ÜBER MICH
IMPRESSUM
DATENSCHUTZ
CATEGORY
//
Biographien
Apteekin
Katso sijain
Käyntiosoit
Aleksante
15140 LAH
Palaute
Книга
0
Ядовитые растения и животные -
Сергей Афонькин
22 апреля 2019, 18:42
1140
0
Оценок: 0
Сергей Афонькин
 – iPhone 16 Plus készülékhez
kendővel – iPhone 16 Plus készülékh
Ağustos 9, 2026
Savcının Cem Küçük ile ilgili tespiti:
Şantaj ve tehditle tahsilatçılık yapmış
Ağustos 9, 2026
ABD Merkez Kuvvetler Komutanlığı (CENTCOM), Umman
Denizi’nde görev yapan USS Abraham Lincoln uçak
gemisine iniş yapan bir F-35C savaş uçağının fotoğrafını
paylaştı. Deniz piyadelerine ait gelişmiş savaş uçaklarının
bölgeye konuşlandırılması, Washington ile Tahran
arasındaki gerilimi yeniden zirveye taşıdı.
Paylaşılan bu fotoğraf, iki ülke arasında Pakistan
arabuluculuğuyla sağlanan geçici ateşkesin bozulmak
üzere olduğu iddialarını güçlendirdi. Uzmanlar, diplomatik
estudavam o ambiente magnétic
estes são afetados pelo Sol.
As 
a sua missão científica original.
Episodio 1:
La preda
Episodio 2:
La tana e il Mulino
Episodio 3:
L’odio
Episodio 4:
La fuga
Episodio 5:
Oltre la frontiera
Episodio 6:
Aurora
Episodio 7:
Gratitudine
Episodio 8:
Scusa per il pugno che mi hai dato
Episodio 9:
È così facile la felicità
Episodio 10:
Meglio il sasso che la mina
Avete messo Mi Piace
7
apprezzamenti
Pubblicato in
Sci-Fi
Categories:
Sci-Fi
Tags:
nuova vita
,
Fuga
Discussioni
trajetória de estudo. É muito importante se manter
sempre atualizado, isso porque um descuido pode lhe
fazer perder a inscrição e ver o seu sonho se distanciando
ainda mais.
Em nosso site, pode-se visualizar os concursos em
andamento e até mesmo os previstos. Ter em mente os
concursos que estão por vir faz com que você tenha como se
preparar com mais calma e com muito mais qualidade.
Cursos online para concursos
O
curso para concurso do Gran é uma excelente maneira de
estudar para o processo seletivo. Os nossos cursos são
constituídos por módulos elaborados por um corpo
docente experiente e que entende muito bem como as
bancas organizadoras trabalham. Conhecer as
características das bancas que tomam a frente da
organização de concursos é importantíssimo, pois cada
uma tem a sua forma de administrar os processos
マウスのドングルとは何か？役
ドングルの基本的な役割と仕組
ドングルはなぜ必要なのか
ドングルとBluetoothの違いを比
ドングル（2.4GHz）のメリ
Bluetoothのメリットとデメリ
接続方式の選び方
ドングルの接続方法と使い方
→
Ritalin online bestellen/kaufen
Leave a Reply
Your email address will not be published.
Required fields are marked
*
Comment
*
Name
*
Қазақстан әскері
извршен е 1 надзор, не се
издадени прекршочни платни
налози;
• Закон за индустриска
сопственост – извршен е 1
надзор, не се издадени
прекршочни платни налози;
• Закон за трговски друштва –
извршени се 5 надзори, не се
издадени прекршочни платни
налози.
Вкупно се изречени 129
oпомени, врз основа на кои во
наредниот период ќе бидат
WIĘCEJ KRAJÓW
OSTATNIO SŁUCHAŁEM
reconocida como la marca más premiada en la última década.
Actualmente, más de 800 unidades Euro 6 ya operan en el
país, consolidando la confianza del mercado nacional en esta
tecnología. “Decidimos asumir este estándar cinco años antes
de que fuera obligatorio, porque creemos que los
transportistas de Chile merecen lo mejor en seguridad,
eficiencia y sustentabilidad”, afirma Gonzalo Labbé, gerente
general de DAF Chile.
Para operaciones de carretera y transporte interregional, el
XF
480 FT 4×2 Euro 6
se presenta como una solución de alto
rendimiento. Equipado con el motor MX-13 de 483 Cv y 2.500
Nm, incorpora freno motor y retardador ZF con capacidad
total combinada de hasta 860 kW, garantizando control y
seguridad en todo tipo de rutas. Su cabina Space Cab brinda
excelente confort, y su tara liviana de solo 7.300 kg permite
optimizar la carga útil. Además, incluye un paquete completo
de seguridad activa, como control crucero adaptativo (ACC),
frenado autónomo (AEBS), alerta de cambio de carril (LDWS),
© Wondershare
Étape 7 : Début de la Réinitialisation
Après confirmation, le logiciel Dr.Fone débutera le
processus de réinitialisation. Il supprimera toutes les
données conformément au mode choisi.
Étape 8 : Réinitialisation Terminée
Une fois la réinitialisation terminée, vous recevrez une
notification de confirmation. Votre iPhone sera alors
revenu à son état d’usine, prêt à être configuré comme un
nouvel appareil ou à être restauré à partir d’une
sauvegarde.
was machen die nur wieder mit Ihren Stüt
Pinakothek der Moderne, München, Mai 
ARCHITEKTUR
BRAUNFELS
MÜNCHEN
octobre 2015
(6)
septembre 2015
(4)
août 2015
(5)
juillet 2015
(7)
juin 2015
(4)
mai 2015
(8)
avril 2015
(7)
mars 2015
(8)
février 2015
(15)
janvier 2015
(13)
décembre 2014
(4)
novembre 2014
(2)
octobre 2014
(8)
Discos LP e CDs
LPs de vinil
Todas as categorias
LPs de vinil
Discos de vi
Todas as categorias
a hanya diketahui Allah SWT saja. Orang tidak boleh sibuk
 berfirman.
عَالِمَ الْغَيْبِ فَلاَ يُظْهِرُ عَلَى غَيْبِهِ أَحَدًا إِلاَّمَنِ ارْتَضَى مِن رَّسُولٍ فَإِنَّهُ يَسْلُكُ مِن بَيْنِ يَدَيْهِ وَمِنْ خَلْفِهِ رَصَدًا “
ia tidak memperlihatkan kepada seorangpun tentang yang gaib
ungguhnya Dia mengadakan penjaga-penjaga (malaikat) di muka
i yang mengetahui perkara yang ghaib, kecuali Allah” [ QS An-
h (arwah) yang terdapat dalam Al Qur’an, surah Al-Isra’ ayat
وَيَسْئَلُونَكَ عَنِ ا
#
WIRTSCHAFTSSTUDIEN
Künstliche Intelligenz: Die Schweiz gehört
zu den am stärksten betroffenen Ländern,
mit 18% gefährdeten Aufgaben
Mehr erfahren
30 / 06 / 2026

- - -

Write out every line of text from the data above, keeping the same spelling, punctuation, and line order.

## RESULT FOR THIS EXERCISE:
ÜBER MICH
IMPRESSUM
DATENSCHUTZ
CATEGORY
//
Biographien
Apteekin
Katso sijain
Käyntiosoit
Aleksante
15140 LAH
Palaute
Книга
0
Ядовитые растения и животные -
Сергей Афонькин
22 апреля 2019, 18:42
1140
0
Оценок: 0
Сергей Афонькин
 – iPhone 16 Plus készülékhez
kendővel – iPhone 16 Plus készülékh
Ağustos 9, 2026
Savcının Cem Küçük ile ilgili tespiti:
Şantaj ve tehditle tahsilatçılık yapmış
Ağustos 9, 2026
ABD Merkez Kuvvetler Komutanlığı (CENTCOM), Umman
Denizi’nde görev yapan USS Abraham Lincoln uçak
gemisine iniş yapan bir F-35C savaş uçağının fotoğrafını
paylaştı. Deniz piyadelerine ait gelişmiş savaş uçaklarının
bölgeye konuşlandırılması, Washington ile Tahran
arasındaki gerilimi yeniden zirveye taşıdı.
Paylaşılan bu fotoğraf, iki ülke arasında Pakistan
arabuluculuğuyla sağlanan geçici ateşkesin bozulmak
üzere olduğu iddialarını güçlendirdi. Uzmanlar, diplomatik
estudavam o ambiente magnétic
estes são afetados pelo Sol.
As 
a sua missão científica original.
Episodio 1:
La preda
Episodio 2:
La tana e il Mulino
Episodio 3:
L’odio
Episodio 4:
La fuga
Episodio 5:
Oltre la frontiera
Episodio 6:
Aurora
Episodio 7:
Gratitudine
Episodio 8:
Scusa per il pugno che mi hai dato
Episodio 9:
È così facile la felicità
Episodio 10:
Meglio il sasso che la mina
Avete messo Mi Piace
7
apprezzamenti
Pubblicato in
Sci-Fi
Categories:
Sci-Fi
Tags:
nuova vita
,
Fuga
Discussioni
trajetória de estudo. É muito importante se manter
sempre atualizado, isso porque um descuido pode lhe
fazer perder a inscrição e ver o seu sonho se distanciando
ainda mais.
Em nosso site, pode-se visualizar os concursos em
andamento e até mesmo os previstos. Ter em mente os
concursos que estão por vir faz com que você tenha como se
preparar com mais calma e com muito mais qualidade.
Cursos online para concursos
O
curso para concurso do Gran é uma excelente maneira de
estudar para o processo seletivo. Os nossos cursos são
constituídos por módulos elaborados por um corpo
docente experiente e que entende muito bem como as
bancas organizadoras trabalham. Conhecer as
características das bancas que tomam a frente da
organização de concursos é importantíssimo, pois cada
uma tem a sua forma de administrar os processos
マウスのドングルとは何か？役
ドングルの基本的な役割と仕組
ドングルはなぜ必要なのか
ドングルとBluetoothの違いを比
ドングル（2.4GHz）のメリ
Bluetoothのメリットとデメリ
接続方式の選び方
ドングルの接続方法と使い方
→
Ritalin online bestellen/kaufen
Leave a Reply
Your email address will not be published.
Required fields are marked
*
Comment
*
Name
*
Қазақстан әскері
извршен е 1 надзор, не се
издадени прекршочни платни
налози;
• Закон за индустриска
сопственост – извршен е 1
надзор, не се издадени
прекршочни платни налози;
• Закон за трговски друштва –
извршени се 5 надзори, не се
издадени прекршочни платни
налози.
Вкупно се изречени 129
oпомени, врз основа на кои во
наредниот период ќе бидат
WIĘCEJ KRAJÓW
OSTATNIO SŁUCHAŁEM
reconocida como la marca más premiada en la última década.
Actualmente, más de 800 unidades Euro 6 ya operan en el
país, consolidando la confianza del mercado nacional en esta
tecnología. “Decidimos asumir este estándar cinco años antes
de que fuera obligatorio, porque creemos que los
transportistas de Chile merecen lo mejor en seguridad,
eficiencia y sustentabilidad”, afirma Gonzalo Labbé, gerente
general de DAF Chile.
Para operaciones de carretera y transporte interregional, el
XF
480 FT 4×2 Euro 6
se presenta como una solución de alto
rendimiento. Equipado con el motor MX-13 de 483 Cv y 2.500
Nm, incorpora freno motor y retardador ZF con capacidad
total combinada de hasta 860 kW, garantizando control y
seguridad en todo tipo de rutas. Su cabina Space Cab brinda
excelente confort, y su tara liviana de solo 7.300 kg permite
optimizar la carga útil. Además, incluye un paquete completo
de seguridad activa, como control crucero adaptativo (ACC),
frenado autónomo (AEBS), alerta de cambio de carril (LDWS),
© Wondershare
Étape 7 : Début de la Réinitialisation
Après confirmation, le logiciel Dr.Fone débutera le
processus de réinitialisation. Il supprimera toutes les
données conformément au mode choisi.
Étape 8 : Réinitialisation Terminée
Une fois la réinitialisation terminée, vous recevrez une
notification de confirmation. Votre iPhone sera alors
revenu à son état d’usine, prêt à être configuré comme un
nouvel appareil ou à être restauré à partir d’une
sauvegarde.
was machen die nur wieder mit Ihren Stüt
Pinakothek der Moderne, München, Mai 
ARCHITEKTUR
BRAUNFELS
MÜNCHEN
octobre 2015
(6)
septembre 2015
(4)
août 2015
(5)
juillet 2015
(7)
juin 2015
(4)
mai 2015
(8)
avril 2015
(7)
mars 2015
(8)
février 2015
(15)
janvier 2015
(13)
décembre 2014
(4)
novembre 2014
(2)
octobre 2014
(8)
Discos LP e CDs
LPs de vinil
Todas as categorias
LPs de vinil
Discos de vi
Todas as categorias
a hanya diketahui Allah SWT saja. Orang tidak boleh sibuk
 berfirman.
عَالِمَ الْغَيْبِ فَلاَ يُظْهِرُ عَلَى غَيْبِهِ أَحَدًا إِلاَّمَنِ ارْتَضَى مِن رَّسُولٍ فَإِنَّهُ يَسْلُكُ مِن بَيْنِ يَدَيْهِ وَمِنْ خَلْفِهِ رَصَدًا “
ia tidak memperlihatkan kepada seorangpun tentang yang gaib
ungguhnya Dia mengadakan penjaga-penjaga (malaikat) di muka
i yang mengetahui perkara yang ghaib, kecuali Allah” [ QS An-
h (arwah) yang terdapat dalam Al Qur’an, surah Al-Isra’ ayat
وَيَسْئَلُونَكَ عَنِ ا
#
WIRTSCHAFTSSTUDIEN
Künstliche Intelligenz: Die Schweiz gehört
zu den am stärksten betroffenen Ländern,
mit 18% gefährdeten Aufgaben
Mehr erfahren
30 / 06 / 2026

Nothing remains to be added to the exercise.